== WHAT TO PRODUCE ==
Repeat exactly the lines from the first line of the records through the line containing "Rico en el Recinto de Río...", and nothing more.

Transcribed page contents

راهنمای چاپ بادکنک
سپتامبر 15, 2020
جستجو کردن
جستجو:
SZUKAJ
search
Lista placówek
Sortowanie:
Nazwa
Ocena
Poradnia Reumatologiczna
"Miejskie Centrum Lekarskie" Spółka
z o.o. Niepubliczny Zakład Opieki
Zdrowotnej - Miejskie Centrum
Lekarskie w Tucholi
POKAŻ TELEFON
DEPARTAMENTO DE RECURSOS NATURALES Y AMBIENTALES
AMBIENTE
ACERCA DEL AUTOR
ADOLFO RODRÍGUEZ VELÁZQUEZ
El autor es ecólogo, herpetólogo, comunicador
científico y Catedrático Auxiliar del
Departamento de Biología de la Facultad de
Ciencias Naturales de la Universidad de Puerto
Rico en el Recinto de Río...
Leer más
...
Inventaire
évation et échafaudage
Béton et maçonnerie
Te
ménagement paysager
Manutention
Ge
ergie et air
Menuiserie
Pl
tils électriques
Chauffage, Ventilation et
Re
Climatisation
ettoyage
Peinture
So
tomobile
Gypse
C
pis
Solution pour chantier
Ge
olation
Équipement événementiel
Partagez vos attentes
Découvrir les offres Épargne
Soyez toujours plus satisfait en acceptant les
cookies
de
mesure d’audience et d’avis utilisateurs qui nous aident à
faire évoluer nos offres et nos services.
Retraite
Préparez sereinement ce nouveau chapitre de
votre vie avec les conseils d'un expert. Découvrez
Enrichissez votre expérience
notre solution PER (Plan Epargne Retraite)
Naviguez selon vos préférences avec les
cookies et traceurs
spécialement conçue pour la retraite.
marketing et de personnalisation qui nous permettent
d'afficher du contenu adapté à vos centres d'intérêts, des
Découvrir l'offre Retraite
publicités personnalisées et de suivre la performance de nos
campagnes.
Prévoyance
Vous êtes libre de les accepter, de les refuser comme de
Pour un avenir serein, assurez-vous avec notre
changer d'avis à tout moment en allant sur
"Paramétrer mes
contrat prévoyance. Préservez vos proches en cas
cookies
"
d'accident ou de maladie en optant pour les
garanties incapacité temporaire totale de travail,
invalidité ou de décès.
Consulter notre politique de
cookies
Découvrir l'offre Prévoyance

== EXERCISE RESPONSE ==
راهنمای چاپ بادکنک
سپتامبر 15, 2020
جستجو کردن
جستجو:
SZUKAJ
search
Lista placówek
Sortowanie:
Nazwa
Ocena
Poradnia Reumatologiczna
"Miejskie Centrum Lekarskie" Spółka
z o.o. Niepubliczny Zakład Opieki
Zdrowotnej - Miejskie Centrum
Lekarskie w Tucholi
POKAŻ TELEFON
DEPARTAMENTO DE RECURSOS NATURALES Y AMBIENTALES
AMBIENTE
ACERCA DEL AUTOR
ADOLFO RODRÍGUEZ VELÁZQUEZ
El autor es ecólogo, herpetólogo, comunicador
científico y Catedrático Auxiliar del
Departamento de Biología de la Facultad de
Ciencias Naturales de la Universidad de Puerto
Rico en el Recinto de Río...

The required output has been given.